James M Snell wrote:
Lisa Dusseault wrote:
Explicit result of POST, section 4.
Are there zero, one or more resources created with a POST? There's a
line at the top of section 4 which says that "POST is used to create a
new, dynamically-named, resource".  However, that implies ONE, whereas
with media entries, a POST could create TWO resources.  I believe a
successful POST request as described here MUST either result in one or
two resources, never zero, and never 3 or more (in the absence of
extensions).

My assumption: A POST could actually create any number of resources.
For instance, when I POST an entry to my weblog, at least two resources
will be created (the editable entry and the HTML "permalink" page) and
several others will be modified (the collection feed, the blog index
page, archive pages, etc).  Similarly, when I POST a media resource, I
would expect that multiple resources could be created.  How many
resources are created/modified is up to the server implementation.  From
the client's point of view, there are only two resources that are of
immediate concern: the atom:entry and the collection feed.  At the very
least, A successful POST should result in the creation of the
atom:entry.  No other assumptions can be made beyond that.

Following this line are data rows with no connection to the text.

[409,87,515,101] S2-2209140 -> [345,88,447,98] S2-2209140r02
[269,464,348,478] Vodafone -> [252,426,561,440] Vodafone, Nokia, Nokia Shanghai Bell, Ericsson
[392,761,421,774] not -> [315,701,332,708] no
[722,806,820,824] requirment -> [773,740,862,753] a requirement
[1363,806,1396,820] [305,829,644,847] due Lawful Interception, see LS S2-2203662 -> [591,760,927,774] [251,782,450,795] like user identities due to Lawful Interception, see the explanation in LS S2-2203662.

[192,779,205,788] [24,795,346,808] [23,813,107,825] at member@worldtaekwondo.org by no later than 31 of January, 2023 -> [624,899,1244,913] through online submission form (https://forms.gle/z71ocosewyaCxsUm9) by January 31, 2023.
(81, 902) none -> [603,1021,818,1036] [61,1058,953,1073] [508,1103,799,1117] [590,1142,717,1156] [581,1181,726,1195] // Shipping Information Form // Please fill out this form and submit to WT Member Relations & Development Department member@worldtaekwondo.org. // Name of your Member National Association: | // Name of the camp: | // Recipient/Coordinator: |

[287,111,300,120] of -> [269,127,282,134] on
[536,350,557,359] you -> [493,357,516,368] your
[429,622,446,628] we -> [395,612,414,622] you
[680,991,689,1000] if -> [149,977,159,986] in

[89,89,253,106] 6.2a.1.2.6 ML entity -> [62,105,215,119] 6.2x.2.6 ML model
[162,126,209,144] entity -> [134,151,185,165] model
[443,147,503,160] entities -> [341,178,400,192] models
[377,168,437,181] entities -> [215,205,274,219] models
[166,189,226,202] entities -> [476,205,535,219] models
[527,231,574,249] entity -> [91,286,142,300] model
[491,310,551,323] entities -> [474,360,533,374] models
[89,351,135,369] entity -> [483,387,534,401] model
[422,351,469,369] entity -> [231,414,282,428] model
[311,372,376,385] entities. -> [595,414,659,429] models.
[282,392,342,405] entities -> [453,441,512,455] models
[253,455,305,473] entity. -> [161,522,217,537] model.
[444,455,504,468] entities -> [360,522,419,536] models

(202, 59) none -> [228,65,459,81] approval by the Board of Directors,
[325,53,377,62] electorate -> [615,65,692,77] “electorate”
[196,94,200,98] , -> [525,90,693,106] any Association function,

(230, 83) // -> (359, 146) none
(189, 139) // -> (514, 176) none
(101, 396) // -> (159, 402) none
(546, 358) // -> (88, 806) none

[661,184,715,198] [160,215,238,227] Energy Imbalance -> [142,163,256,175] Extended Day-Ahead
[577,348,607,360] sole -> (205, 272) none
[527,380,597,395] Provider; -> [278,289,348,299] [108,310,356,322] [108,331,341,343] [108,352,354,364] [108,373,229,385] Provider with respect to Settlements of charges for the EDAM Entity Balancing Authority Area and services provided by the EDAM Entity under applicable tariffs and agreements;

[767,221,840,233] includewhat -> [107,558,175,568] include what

Even the assumption that a successful POST results in the creation of an atom:entry may be false; consider the case of a moderated collection responding with a "202 Accepted". Hence a successful ("2xx" response code) POST can very well end up creating no resources whatsoever.

That being said, a successful POST might, on the other hand, create more than two resources as well. As server could, e.g., automatically convert image/gif media resource to image/png, making both available.

At least that's the way I see these things.